LazyFilterCollection seems to be causing the issue here, and indeed you will see similar behavior if you replace the lazy compactMap in the original code by a lazy filter. The problem is that LazyFilterCollection needs to call its predicate and evaluate its elements in order to do index calculations. So even though Collection’s prefix(_ maxLength:) looks lazy, it isn’t lazy for LazyFilterCollection (and consequently it also isn’t lazy for something like LayMapCollection<LazyFilterCollection>).

Therefore, to keep code like

collection.lazy.filter { ... }.prefix(n)

and

collection.lazy.compactMap { ... }.prefix(n)

truly lazy, it should call an overload of prefix(_ maxLength:) that doesn’t do any index calculations.

A reasonable fix seems to be to give LazyCollectionProtocol an overload of prefix(_ maxLength:) (and perhaps some other collection methods) that returns a lazy sequence, rather than a lazy collection. This would avoid any index calculations and premature closure calls.

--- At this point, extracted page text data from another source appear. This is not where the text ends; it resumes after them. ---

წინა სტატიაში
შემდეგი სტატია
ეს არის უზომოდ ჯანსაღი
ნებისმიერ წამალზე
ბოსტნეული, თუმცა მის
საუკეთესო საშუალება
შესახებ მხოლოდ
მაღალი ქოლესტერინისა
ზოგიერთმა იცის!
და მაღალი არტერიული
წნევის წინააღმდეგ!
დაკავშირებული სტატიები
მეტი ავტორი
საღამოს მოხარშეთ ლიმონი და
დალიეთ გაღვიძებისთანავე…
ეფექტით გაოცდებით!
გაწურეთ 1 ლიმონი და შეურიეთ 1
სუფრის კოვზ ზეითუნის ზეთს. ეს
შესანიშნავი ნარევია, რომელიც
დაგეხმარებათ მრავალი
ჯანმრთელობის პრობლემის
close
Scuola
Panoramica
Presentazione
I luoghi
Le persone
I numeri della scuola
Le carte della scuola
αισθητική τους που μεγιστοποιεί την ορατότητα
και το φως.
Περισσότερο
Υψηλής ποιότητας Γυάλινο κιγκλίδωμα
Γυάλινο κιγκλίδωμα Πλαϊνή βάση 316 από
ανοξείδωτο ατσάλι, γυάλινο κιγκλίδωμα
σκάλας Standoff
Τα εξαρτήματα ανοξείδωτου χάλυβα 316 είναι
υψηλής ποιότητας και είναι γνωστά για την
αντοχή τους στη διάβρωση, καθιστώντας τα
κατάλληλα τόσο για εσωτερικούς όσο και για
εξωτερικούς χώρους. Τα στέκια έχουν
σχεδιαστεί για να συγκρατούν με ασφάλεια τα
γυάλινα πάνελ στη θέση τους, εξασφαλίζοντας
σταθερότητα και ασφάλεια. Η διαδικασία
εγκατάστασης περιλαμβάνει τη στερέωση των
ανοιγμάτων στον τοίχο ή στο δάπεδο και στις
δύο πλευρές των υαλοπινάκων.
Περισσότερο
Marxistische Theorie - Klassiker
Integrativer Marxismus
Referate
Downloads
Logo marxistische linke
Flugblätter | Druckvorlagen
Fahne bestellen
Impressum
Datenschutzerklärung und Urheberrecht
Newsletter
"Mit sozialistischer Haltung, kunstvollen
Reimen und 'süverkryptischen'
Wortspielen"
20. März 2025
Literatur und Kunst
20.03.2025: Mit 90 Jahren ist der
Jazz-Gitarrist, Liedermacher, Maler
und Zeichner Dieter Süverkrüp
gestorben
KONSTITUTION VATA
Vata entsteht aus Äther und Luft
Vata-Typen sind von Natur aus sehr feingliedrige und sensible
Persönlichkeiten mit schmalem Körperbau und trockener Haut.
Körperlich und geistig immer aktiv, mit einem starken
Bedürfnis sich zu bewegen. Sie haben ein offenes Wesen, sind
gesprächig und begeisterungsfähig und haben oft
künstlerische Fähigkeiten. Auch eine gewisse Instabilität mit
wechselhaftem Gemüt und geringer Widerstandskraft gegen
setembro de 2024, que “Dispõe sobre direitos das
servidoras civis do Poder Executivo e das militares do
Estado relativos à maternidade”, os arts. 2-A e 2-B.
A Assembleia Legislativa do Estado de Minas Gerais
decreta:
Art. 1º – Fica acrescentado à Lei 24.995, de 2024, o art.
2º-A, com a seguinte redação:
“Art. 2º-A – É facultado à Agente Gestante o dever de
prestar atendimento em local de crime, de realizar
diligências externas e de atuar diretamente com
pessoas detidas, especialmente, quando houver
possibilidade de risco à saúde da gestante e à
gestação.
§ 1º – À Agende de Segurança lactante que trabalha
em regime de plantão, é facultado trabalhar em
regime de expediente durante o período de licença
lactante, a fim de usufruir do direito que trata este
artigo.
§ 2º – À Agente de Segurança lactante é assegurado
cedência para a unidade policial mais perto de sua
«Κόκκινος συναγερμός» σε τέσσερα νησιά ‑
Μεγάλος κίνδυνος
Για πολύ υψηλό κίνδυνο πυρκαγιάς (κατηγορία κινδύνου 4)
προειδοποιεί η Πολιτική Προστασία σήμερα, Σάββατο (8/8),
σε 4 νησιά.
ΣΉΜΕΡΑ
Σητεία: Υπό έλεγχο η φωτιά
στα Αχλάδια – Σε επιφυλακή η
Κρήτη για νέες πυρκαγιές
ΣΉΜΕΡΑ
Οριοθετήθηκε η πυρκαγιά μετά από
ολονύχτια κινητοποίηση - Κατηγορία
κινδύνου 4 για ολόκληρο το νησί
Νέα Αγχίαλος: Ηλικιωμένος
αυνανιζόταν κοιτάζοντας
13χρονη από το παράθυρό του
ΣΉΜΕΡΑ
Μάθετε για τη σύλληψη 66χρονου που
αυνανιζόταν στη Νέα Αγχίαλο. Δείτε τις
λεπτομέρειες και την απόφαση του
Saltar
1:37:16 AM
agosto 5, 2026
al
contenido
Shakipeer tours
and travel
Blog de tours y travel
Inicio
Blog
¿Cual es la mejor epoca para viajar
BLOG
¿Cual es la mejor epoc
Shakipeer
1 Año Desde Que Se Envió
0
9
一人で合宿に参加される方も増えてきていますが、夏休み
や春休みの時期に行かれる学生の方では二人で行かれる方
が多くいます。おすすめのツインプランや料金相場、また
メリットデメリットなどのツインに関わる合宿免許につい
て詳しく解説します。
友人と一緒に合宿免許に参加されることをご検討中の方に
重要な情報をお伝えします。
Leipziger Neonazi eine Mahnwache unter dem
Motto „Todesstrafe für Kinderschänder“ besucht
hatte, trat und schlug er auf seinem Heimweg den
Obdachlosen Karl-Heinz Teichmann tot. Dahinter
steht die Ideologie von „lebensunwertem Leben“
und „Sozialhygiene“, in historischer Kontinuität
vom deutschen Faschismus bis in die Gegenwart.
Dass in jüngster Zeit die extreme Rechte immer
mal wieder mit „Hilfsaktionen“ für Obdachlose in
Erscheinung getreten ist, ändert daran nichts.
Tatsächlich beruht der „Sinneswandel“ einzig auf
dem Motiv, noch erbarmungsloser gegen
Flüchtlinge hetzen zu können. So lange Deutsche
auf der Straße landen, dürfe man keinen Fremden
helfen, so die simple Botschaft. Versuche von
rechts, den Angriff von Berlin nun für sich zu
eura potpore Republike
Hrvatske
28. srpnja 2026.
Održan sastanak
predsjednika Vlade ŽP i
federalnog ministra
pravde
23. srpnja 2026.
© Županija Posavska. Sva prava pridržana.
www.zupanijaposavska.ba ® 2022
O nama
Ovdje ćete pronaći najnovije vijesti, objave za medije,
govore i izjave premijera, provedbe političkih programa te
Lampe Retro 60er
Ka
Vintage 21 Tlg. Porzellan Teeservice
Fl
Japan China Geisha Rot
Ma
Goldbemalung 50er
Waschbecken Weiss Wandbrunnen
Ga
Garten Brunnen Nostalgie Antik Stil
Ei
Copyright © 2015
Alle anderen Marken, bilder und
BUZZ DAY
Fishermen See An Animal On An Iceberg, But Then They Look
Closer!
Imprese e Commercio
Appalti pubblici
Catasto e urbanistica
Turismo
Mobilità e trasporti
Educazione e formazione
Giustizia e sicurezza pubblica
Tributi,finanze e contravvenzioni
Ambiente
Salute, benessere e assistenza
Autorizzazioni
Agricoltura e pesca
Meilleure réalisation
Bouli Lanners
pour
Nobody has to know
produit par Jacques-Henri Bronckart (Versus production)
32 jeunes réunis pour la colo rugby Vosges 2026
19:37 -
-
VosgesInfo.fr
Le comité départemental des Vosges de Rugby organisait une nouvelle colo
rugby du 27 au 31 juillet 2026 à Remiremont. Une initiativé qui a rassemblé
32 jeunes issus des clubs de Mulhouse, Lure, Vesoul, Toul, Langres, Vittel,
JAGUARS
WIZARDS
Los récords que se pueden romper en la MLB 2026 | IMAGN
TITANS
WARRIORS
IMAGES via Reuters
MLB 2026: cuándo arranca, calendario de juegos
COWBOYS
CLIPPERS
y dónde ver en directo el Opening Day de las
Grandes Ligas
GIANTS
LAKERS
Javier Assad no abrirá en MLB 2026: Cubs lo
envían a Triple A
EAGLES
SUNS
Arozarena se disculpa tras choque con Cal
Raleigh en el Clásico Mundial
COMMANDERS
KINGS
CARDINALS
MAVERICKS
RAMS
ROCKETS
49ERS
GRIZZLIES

The (slight) downside of this approach is that every lazy prefix(_ maxLength:) will then return a sequence even if it could have returned a collection, particularly when there's no filtering involved, like in the case of

(0..<10).map { $0 * 2 }.prefix(5)

LazyMapCollection itself doesn’t call its closure or evaluate its elements when doing index calculations, so such a change would technically be a regression for code like this.

(To get the best of both worlds, we would possibly need an extra lazy collection protocol for the purpose of opting into "index calculations are done lazily"? But that might be more trouble than it’s worth)

This seems like a good improvement to me. It would also need to make PrefixSequence conditionally a collection when the base is a collection, to preserve the current behavior (which requires availability for protocols, which we don't yet have but hope to get soon-ish). The source compatibility consequences would also need thinking through. The old slice-returning prefix would still exist since it comes from Collection, so you could always force it through type context, but you don't always have that.

As pointed out by @timv, I'm becoming more and more convinced that the problematic step here is the automatic opt-in to LazyFilterCollection, which is a Collection that doesn't meet the normal performance guarantees because advancing an index is arbitrarily expensive.

I would argue that performing a filter on a lazy Collection ought to automatically result in a Sequence and not a Collection. This matches the type to the necessary underlying behavior, which needs to iterate over the base in order to do any collection-y thing. In which case, the original code would work fine (since the implementation of lazy compactMap involves a lazy filter).

This is potentially a big breaking change, obviously, because lazy filter would be so much more common than lazy prefix. So I kinda doubt it could happen. Nevertheless, it seems right to me.